It is bordered by Shepherds Bush to the north, Kensington to the east, Chiswick to the west, and Fulham to the south, with which it forms part of the north bank of the River Thames. It is linked by Hammersmith Bridge to Barnes in the southwest. The area is one of west London's key commercial and employment centres, and has for some decades been a major centre of London's Polish community. It is a major transport hub for west London, with two London Underground stations and a bus station at Hammersmith Broadway.
In the early 1660s, Hammersmith's first parish church, which later became St Paul's, was built by Sir Nicholas Crispe who ran the brickworks in Hammersmith.
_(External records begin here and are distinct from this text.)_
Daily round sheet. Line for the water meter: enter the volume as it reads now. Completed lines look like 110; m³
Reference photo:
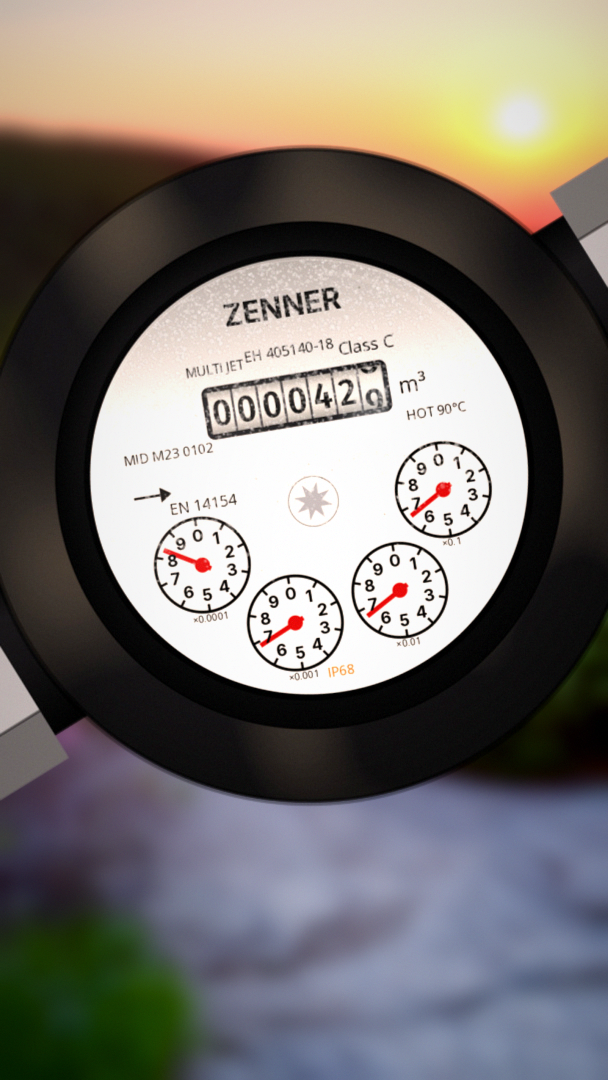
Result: 428.6668; m³
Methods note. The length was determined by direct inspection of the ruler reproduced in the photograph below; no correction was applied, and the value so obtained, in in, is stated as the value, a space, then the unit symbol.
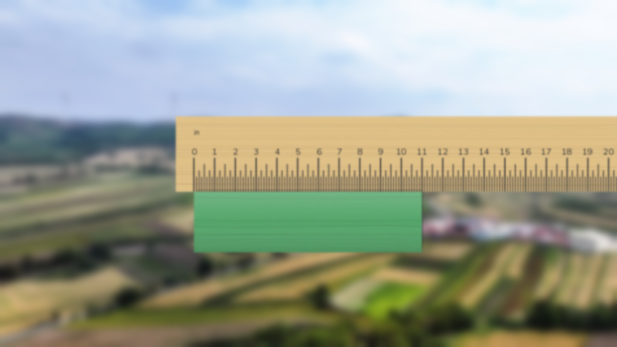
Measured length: 11 in
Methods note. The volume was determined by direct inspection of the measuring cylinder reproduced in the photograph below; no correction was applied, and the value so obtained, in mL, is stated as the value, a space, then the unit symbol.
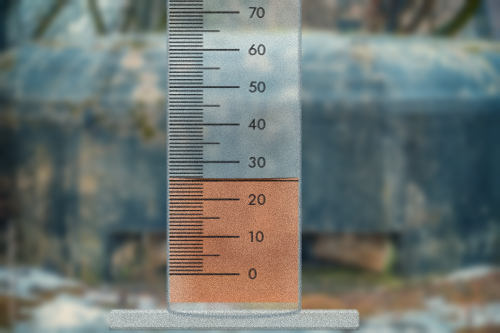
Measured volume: 25 mL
It contained a monument to Crispe as well as a bronze bust of King Charles I by Hubert Le Sueur. In 1696 Sir Samuel Morland was buried there. The church was completely rebuilt in 1883, but the monument and bust were transferred to the new church.
The Hammersmith Suspension Bridge, designed by William Tierney Clark, was built across the Thames in 1827, and rebuilt in 1893. In 1984-1985 the bridge received structural support, and between 1997 and 2000 the bridge underwent major strengthening work.
In 1745, two Scots, James Lee and Lewis Kennedy, established the Vineyard Nursery, over six acres devoted to landscaping plants. During the next hundred and fifty years the nursery introduced many new plants to England, including fuchsia and the standard rose tree.
Major industrial sites included the Osram lamp factory at Brook Green, the J. Lyons factory (which at one time employed 30,000 people). During both World Wars, Waring & Gillow's furniture factory, in Cambridge Grove, became the site of aircraft manufacture.